# Composer you've returned to with enthusiasm? One you've left behind?



## SearsPoncho (Sep 23, 2020)

Mozart was one of the composers who really got me interested in classical music. I listened to him frequently in my college days. As the years went by, I guess I just took him for granted. I didn't have tons of Mozart in my cd collection other than some of the usual suspects (handful of late symphonies, piano concertos 20-27, the Da Ponte operas, some chamber works and piano sonatas, etc.). Now, well into my middle age years, I've find myself coming back to him. Frequently. Daily. It's as if I'm truly addicted to his music and can never get enough. How did I ignore so much of his oeuvre for so long? I'm not sure there's another composer I would rather hear when I wake up on the right side of the bed in good spirits.

Mahler is a different story. I came to classical music in the late 80's, when the Mahler boom was in full swing. I spent a great deal of time listening to his symphonies and song cycles when I was in my 20s and 30s, and I made sure to catch his symphonies in concert frequently, which I considered the highlight of any programme. I rarely listen to him these days. I would say I listen to Mahler's 4th once or twice a year, his 9th once every year or two, and his 1st, 2nd, 5th and 6th once every 2-5 years. These are works are used to listen to weekly. Why? I'm not really sure.

[Dataset excerpt]
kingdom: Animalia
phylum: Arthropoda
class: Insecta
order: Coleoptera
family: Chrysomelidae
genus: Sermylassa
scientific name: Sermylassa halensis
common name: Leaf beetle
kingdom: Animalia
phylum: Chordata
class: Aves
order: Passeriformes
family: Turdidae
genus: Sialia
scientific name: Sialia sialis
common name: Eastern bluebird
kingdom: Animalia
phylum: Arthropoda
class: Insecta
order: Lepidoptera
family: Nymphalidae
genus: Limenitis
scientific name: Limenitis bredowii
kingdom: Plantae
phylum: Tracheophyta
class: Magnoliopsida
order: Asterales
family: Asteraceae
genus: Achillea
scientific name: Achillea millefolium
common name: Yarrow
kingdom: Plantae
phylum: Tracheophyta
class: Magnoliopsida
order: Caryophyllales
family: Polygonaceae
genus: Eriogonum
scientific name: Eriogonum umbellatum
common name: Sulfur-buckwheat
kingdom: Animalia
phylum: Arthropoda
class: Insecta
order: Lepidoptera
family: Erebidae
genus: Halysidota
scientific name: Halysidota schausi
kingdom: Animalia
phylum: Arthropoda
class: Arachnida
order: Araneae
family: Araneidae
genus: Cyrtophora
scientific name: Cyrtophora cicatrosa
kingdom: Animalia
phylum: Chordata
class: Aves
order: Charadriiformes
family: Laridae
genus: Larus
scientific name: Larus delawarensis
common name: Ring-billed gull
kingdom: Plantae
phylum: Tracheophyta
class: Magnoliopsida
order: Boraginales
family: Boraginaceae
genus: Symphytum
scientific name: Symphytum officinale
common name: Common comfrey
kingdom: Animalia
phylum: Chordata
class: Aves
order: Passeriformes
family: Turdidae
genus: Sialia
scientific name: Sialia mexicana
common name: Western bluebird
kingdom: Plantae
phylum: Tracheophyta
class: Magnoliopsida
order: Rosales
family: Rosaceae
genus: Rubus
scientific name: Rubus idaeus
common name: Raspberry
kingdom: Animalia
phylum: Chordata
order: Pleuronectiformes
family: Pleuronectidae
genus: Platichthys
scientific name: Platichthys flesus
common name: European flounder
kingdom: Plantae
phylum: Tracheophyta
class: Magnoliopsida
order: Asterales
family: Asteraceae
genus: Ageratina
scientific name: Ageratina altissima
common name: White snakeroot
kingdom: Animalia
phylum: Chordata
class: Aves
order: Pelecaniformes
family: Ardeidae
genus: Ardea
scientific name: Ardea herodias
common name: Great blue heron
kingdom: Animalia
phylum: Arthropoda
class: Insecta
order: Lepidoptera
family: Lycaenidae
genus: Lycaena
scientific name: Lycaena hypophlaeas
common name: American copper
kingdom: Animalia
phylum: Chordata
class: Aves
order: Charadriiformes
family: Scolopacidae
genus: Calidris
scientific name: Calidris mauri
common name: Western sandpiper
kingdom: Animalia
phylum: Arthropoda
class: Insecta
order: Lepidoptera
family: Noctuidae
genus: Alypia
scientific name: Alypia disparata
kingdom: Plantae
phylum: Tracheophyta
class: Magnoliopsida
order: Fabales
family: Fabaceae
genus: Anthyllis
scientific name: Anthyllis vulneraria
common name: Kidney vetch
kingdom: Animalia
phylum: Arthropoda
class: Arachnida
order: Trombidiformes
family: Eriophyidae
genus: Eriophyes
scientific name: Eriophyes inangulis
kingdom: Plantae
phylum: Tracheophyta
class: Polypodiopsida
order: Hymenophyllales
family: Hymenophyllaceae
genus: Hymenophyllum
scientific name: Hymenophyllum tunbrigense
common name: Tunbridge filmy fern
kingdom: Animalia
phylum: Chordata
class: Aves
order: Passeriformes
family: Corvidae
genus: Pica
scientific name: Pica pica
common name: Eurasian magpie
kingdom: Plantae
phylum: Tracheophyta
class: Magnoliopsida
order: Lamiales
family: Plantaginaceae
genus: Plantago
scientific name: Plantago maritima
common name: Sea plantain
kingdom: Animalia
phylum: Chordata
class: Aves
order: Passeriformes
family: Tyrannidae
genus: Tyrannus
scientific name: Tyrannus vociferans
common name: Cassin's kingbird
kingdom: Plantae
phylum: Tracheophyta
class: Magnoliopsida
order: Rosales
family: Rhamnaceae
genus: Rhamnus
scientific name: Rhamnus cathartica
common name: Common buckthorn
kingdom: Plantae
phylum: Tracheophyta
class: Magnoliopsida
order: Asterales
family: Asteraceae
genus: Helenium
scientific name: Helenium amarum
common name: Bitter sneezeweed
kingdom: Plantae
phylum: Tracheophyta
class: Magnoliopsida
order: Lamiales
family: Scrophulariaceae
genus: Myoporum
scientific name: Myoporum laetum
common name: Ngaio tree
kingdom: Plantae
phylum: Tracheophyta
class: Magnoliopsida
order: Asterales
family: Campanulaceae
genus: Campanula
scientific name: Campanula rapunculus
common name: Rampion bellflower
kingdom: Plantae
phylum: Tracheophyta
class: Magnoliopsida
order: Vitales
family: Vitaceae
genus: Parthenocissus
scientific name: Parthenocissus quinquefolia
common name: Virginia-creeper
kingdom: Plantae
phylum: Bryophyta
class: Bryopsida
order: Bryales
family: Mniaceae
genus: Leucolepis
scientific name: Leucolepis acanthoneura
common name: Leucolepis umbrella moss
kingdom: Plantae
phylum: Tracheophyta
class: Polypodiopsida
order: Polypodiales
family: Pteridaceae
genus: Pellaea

▶ [What the exercise asks]
Could you reproduce the composer thread from "## SearsPoncho (Sep" up to and including "in good spirits.", changing "college" to "university"? These rows stand on their own and have no connection to the composer thread.

▶ [Result of this exercise]
## SearsPoncho (Sep 23, 2020)

Mozart was one of the composers who really got me interested in classical music. I listened to him frequently in my university days. As the years went by, I guess I just took him for granted. I didn't have tons of Mozart in my cd collection other than some of the usual suspects (handful of late symphonies, piano concertos 20-27, the Da Ponte operas, some chamber works and piano sonatas, etc.). Now, well into my middle age years, I've find myself coming back to him. Frequently. Daily. It's as if I'm truly addicted to his music and can never get enough. How did I ignore so much of his oeuvre for so long? I'm not sure there's another composer I would rather hear when I wake up on the right side of the bed in good spirits.